Just like the tech cohort, the small-cap pack too has attracted a lot of attention, but as noted in The Lead-Lag Report, they often serve as fine proxies of risk-on behavior. Conversely, when sentiment turns, they often face the brunt.
What could tilt sentiment? Well, I believe much of the market’s next move will be dictated by what happens with inflation. A lot of market participants appear to be cheering the recent inflation report as they believed that things may have peaked, but I think it would be short-sighted to get carried away with just one reading. Even though there may have been a sequential decline in the YoY rate, taken over a period of months, the numbers are still rather elevated.
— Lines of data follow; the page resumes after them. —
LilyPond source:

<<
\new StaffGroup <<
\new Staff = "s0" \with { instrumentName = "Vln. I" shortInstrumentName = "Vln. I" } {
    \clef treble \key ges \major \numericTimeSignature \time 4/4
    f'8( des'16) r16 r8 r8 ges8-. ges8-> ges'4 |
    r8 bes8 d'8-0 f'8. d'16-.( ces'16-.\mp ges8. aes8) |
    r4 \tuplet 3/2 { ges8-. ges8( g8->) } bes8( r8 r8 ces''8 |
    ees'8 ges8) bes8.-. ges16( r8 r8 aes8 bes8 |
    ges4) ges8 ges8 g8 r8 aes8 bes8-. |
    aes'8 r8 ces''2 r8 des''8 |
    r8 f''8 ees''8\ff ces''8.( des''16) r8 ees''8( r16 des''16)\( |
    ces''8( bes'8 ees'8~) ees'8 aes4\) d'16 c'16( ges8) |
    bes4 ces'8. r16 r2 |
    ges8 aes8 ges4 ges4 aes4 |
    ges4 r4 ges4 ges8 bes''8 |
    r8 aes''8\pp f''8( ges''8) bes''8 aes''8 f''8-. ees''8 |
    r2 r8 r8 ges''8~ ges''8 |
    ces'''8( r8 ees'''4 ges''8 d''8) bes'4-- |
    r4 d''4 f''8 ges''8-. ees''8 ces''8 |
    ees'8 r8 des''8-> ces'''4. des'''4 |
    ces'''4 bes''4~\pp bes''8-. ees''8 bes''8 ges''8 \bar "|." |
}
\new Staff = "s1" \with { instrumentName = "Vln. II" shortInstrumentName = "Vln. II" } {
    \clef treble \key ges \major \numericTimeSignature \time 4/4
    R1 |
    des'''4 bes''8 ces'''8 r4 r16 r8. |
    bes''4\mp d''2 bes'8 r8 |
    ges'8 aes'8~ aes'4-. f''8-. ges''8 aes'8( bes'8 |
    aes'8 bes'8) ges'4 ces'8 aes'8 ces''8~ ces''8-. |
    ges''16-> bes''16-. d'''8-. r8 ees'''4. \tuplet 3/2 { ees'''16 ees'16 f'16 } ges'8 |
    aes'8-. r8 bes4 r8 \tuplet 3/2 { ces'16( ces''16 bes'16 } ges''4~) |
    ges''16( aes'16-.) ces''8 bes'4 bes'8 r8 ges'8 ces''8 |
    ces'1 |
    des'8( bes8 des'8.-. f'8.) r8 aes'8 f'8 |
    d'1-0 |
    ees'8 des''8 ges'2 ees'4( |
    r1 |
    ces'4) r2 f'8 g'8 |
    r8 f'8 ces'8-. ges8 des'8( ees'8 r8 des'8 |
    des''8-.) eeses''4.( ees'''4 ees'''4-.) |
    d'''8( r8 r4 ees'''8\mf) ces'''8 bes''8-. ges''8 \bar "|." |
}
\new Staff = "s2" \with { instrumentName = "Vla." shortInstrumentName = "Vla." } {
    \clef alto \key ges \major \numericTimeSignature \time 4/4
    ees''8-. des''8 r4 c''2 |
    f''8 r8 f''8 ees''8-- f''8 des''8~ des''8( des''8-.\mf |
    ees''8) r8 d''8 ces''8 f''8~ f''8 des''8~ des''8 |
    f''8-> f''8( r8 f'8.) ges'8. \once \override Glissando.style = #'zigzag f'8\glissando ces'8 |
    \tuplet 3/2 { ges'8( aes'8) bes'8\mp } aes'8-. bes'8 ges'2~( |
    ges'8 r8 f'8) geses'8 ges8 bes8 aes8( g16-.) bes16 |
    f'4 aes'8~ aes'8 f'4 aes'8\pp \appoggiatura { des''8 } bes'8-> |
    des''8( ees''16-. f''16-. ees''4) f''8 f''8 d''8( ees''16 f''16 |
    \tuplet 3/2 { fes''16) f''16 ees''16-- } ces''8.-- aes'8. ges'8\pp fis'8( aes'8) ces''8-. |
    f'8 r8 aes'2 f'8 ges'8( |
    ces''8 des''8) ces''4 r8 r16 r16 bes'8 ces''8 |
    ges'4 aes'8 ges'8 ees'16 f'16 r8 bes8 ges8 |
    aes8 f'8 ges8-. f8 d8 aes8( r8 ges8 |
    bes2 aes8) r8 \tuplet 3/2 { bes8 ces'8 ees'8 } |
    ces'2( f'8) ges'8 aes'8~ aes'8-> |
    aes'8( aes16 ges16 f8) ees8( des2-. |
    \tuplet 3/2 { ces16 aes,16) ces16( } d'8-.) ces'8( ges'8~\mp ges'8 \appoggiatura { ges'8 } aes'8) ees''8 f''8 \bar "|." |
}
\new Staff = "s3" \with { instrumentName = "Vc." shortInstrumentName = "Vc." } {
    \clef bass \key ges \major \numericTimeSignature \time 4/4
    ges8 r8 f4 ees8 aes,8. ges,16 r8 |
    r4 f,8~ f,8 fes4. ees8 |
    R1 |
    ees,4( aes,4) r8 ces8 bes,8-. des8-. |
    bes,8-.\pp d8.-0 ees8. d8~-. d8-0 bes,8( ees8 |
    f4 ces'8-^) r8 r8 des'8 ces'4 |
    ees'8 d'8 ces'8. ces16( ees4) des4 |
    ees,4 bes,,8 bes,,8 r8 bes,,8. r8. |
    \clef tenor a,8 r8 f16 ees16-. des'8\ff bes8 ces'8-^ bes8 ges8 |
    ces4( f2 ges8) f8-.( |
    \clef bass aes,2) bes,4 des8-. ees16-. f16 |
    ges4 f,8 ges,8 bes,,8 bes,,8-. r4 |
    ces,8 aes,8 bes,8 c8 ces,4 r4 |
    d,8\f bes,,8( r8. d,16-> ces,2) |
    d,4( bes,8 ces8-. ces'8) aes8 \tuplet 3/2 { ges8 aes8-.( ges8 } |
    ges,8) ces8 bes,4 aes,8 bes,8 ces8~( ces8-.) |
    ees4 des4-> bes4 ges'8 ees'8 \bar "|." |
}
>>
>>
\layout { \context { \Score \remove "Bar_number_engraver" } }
Also, consider that the core inflation rate, which is a lot stickier, still needs to witness substantial reverse traction to be considered meaningful.
Separately, don’t discount the services side impact on the inflationary picture (too much emphasis has only been placed on the goods side). For instance, as noted in The Lead-Lag Report, the labor market still continues to burn bright and should embolden the Fed to keep up with its rate hiking plans.
If the rate hiking plans were to persist, small-caps could face a difficult outlook as most of them have inordinate levels of debt on their books, and their business models as well are quite unidimensional and heavily reliant on prospects domestically.
Conclusion
Over the last decade, it’s worth noting that XSVM has proven to be a useful source of alpha for those looking for suitable opportunities in the small-cap universe. Over 10 years, XSVM has delivered aggregate returns of 280% outperforming the S&P SmallCap 600 Index in the process.
Needless to say, considering the emphasis placed on the value quotient of XSVM’s portfolio, its P/E ratio too comes across as inordinately cheap, currently available at a multiple of just 7.2x; that’s a discount of almost 40% relative to the corresponding multiple of the S&P 600 SmallCap Index.
Crucially, also consider that XSVM’s portfolio is currently dominated by small-cap financials (28% of the portfolio and a good 1000 bps higher than the next largest sector) and this segment still has a long way to go to recoup its long-term range. Discerning investors who are looking for good value opportunities in small caps may gravitate towards the financials space, which could work really well for XSVM.